Die frühere Finanzstaatssekretärin hat neben dem Thema Sicherheit die Schulmisere in Frankfurt für sich entdeckt. Die Stadt hat viele marode Einrichtungen mit hohem Sanierungsbedarf. Außerdem fehlen neue Schulen. Weyland hat in einem "Masterplan" Investitionen von einer Milliarde Euro angekündigt. Feldmann, der kostenlose Kitas verspricht, hat bei dem Thema inzwischen ebenfalls nachgezogen.

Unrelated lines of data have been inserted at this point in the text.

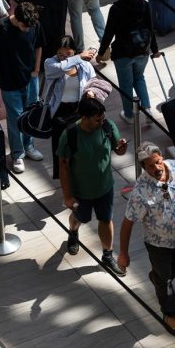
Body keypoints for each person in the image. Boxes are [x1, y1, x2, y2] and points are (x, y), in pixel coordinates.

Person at [118, 143, 175, 333]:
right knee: (165, 279)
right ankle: (169, 313)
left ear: (161, 156)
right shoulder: (140, 192)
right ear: (144, 168)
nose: (157, 168)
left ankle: (157, 277)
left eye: (158, 162)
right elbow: (127, 222)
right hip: (159, 244)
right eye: (151, 166)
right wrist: (123, 254)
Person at [57, 97, 128, 276]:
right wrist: (67, 196)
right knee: (81, 217)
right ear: (84, 117)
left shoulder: (107, 126)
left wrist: (122, 147)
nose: (101, 121)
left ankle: (107, 255)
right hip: (81, 191)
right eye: (97, 118)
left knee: (106, 219)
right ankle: (73, 231)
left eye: (102, 117)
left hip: (105, 187)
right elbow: (63, 166)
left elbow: (118, 150)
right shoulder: (70, 135)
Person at [0, 2, 45, 174]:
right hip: (9, 80)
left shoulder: (34, 24)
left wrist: (37, 69)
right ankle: (18, 154)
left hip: (31, 78)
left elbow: (39, 45)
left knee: (30, 114)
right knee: (15, 117)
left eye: (30, 26)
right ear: (16, 19)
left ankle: (29, 145)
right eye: (24, 25)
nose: (27, 29)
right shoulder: (0, 28)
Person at [97, 0, 158, 123]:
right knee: (139, 78)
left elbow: (109, 33)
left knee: (126, 85)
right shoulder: (144, 5)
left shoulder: (116, 8)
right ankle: (147, 110)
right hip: (142, 50)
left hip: (123, 53)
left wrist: (101, 53)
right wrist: (155, 50)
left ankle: (130, 115)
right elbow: (151, 29)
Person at [44, 35, 97, 179]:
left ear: (74, 51)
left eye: (68, 53)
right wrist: (78, 57)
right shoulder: (51, 63)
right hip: (59, 113)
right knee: (61, 151)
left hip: (79, 111)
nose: (64, 57)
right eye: (60, 54)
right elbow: (62, 67)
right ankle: (65, 180)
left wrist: (92, 92)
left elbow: (94, 83)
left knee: (79, 148)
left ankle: (79, 177)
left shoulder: (84, 65)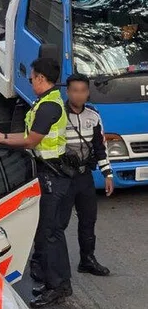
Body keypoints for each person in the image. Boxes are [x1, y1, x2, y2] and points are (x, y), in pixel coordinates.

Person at [0, 57, 72, 308]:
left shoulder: (49, 107)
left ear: (41, 78)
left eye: (32, 78)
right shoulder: (46, 102)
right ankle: (56, 282)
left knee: (49, 234)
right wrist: (0, 136)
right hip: (48, 173)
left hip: (52, 175)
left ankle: (58, 286)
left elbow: (31, 141)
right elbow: (26, 135)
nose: (31, 82)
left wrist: (1, 140)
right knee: (49, 232)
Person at [62, 73, 113, 276]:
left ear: (88, 92)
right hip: (63, 177)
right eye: (75, 90)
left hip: (84, 177)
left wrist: (107, 174)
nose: (79, 95)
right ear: (67, 92)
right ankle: (43, 263)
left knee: (88, 220)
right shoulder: (58, 115)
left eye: (83, 91)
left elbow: (100, 147)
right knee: (57, 223)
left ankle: (87, 260)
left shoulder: (93, 115)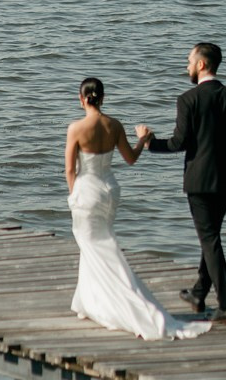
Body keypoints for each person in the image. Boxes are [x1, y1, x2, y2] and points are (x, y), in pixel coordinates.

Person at [66, 77, 211, 342]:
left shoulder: (75, 128)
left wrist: (74, 193)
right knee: (99, 244)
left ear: (81, 98)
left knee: (93, 245)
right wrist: (143, 139)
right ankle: (87, 301)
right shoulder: (115, 125)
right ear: (103, 97)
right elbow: (130, 159)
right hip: (110, 190)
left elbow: (68, 169)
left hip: (87, 191)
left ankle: (130, 304)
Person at [136, 41, 226, 324]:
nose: (187, 66)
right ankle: (198, 293)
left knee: (210, 240)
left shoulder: (188, 99)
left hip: (199, 182)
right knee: (211, 237)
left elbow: (179, 143)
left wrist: (149, 144)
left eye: (189, 61)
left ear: (202, 65)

Was Versprechungen angeht, lassen sich auch andere Bewerber nicht lumpen: Grünen-Kandidatin Eskandari-Grünberg will ein 365-Euro-Jahresticket im öffentlichen Nahverkehr einführen - rund 500 Euro weniger als der jetzige Tarif. Wissler will Busse und Bahnen ganz kostenlos machen. Eher populistische Law-and-Order-Themen bedient als unabhängiger Kandidat der frühere Frankfurter Ordnungsdezernent, Volker Stein. Dieser ist in der FDP, doch seine Partei wollte ihn nicht als Kandidaten offiziell unterstützen.
Prognosen für den Ausgang der Wahl am Sonntag sind schwierig. Feldmann gilt zwar als klarer Favorit. Die schwere Krise der Bundes-SPD könnte aber auf ihn durchschlagen. Von der Popularität seiner Vorgängerin, Petra Roth (CDU), ist Feldmann ohnehin deutlich entfernt. Anders als Roth hat sich der OB bundesweit bisher auch keinen Namen gemacht. Noch weiter weg von Roth ist aber Weyland. Die Unions-Kandidatin würde zu gerne in die Fußstapfen ihrer prominenten Parteifreundin treten.
Es könnte am Sonntag auf eine Stichwahl zwischen Feldmann und Weyland hinauslaufen, die am 11. März stattfinden würde. Der OB selbst rechnet auch nicht damit, dass ein Kandidat schon im ersten Wahlgang die notwendigen 50 Prozent erhält. Mitentscheidend dürfte dabei die Wahlbeteiligung sein. Vor sechs Jahren hatten nur 37,5 Prozent der Wahlberechtigten ihre Stimme abgegeben. Beim fälligen zweiten Wahlgang waren es sogar noch weniger gewesen.